Classic compute plane networking
This article introduces features to customize network access between the Databricks control plane and the classic compute plane. Connectivity between the control plane and the serverless compute plane is always over the cloud network backbone and not the public internet.
To learn more about the control plane and the compute plane, see Databricks architecture overview.
To learn more about classic compute and serverless compute, see Types of compute.
The features in this section focus on establishing and securing the connection between the Databricks control plane and classic compute plane. This connection is labeled as 2 the diagram below:
What is secure cluster connectivity?
All new workspaces are created with secure cluster connectivity by default. Secure cluster connectivity means that customer VPCs have no open ports and classic compute plane resources have no public IP addresses. This simplifies network administration by removing the need to configure ports on security groups or network peering.

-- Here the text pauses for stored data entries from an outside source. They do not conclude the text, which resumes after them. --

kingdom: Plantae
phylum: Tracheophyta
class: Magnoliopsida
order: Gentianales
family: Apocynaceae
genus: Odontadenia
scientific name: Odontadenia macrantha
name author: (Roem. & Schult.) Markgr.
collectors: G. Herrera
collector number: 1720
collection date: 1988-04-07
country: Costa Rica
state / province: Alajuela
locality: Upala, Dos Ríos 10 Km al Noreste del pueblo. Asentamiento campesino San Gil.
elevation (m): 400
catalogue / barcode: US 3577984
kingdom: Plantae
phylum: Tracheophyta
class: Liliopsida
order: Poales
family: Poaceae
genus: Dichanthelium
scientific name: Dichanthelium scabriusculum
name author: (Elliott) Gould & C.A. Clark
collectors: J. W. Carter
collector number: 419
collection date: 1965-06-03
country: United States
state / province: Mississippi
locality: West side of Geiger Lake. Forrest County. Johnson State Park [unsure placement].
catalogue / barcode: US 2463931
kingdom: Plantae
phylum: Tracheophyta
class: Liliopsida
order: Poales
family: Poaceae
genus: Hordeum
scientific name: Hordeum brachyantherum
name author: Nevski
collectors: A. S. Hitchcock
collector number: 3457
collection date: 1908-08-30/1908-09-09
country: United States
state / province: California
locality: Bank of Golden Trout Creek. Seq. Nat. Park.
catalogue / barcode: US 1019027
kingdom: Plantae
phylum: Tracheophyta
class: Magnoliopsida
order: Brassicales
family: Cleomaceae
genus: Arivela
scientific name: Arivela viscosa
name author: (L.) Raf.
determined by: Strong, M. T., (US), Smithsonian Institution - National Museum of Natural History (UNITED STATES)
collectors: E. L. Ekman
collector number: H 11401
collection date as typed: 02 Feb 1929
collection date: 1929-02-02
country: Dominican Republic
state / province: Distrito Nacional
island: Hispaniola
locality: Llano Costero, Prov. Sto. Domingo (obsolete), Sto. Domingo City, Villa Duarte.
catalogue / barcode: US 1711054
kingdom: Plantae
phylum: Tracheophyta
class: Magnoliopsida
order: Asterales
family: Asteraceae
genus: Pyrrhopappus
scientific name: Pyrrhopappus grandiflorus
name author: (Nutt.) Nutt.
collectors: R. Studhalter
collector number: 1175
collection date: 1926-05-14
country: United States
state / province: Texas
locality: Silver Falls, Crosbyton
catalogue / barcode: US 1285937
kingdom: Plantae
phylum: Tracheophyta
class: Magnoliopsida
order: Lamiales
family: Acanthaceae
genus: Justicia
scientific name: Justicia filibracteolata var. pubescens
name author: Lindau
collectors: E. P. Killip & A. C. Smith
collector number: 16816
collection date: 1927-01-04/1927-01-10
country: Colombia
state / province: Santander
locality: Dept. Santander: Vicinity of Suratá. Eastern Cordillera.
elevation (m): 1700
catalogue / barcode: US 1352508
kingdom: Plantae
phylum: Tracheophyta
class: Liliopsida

Secure cluster connectivity ensures that clusters connect to the Databricks control plane through a secure tunnel using HTTPS (port 443) without requiring public IP addresses on cluster nodes. This connection is established using a secure cluster connectivity relay, which separates the network traffic for the web application and REST API from cluster management tasks.
Although the serverless compute plane does not use the secure cluster connectivity relay for the classic compute plane, serverless compute resources do not have public IP addresses.
Deploy a workspace in your own VPC
An AWS Virtual Private Cloud (VPC) lets you provision a logically isolated section of the AWS Cloud where you can launch AWS resources in a virtual network. The VPC is the network location for your Databricks clusters. By default, Databricks creates and manages a VPC for the Databricks workspace.
You can instead provide your own VPC to host your Databricks clusters, enabling you to maintain more control of your own AWS account and limit outgoing connections. To take advantage of a customer-managed VPC, you must specify a VPC when you first create the Databricks workspace. For more information, see Configure a customer-managed VPC.
Peer the Databricks VPC with another AWS VPC
By default, Databricks creates and manages a VPC for the Databricks workspace. For additional security, workers that belong to a cluster can only communicate with other workers that belong to the same cluster. Workers cannot talk to any other EC2 instances or other AWS services running in the Databricks VPC. If you have any AWS service running on the same VPC as that of the Databricks cluster, you might not be able to talk to the service because of this firewall restriction. You can run such services outside of the Databricks VPC and peer with that VPC to connect to those services. See VPC peering.
Enable private connectivity from the control plane to the classic compute plane
AWS PrivateLink provides private connectivity from AWS VPCs and on-premises networks to AWS services without exposing the traffic to the public network. You can enable private connectivity from the classic compute plane to Databricks workspace’s core services in the control plane by enabling AWS Private Link.
For more information, see Enable private connectivity using AWS PrivateLink.